(Saved data)
========================

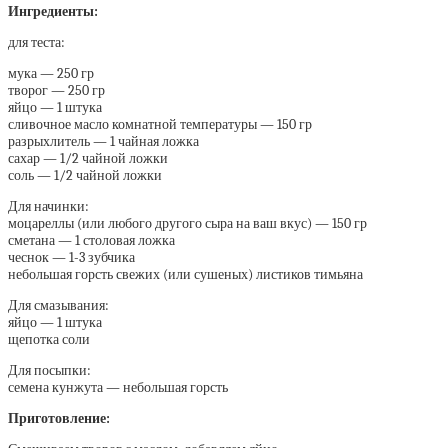
Ингредиенты:
для теста:
мука — 250 гр
творог — 250 гр
яйцо — 1 штука
сливочное масло комнатной температуры — 150 гр
разрыхлитель — 1 чайная ложка
сахар — 1/2 чайной ложки
соль — 1/2 чайной ложки
Для начинки:
моцареллы (или любого другого сыра на ваш вкус) — 150 гр
сметана — 1 столовая ложка
чеснок — 1-3 зубчика
небольшая горсть свежих (или сушеных) листиков тимьяна
Для смазывания:
яйцо — 1 штука
щепотка соли
Для посыпки:
семена кунжута — небольшая горсть
Приготовление:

========================

Reproduce every line of text in the records word for word, leaving the pictures out.

▸ Output for this task
Ингредиенты:
для теста:
мука — 250 гр
творог — 250 гр
яйцо — 1 штука
сливочное масло комнатной температуры — 150 гр
разрыхлитель — 1 чайная ложка
сахар — 1/2 чайной ложки
соль — 1/2 чайной ложки
Для начинки:
моцареллы (или любого другого сыра на ваш вкус) — 150 гр
сметана — 1 столовая ложка
чеснок — 1-3 зубчика
небольшая горсть свежих (или сушеных) листиков тимьяна
Для смазывания:
яйцо — 1 штука
щепотка соли
Для посыпки:
семена кунжута — небольшая горсть
Приготовление:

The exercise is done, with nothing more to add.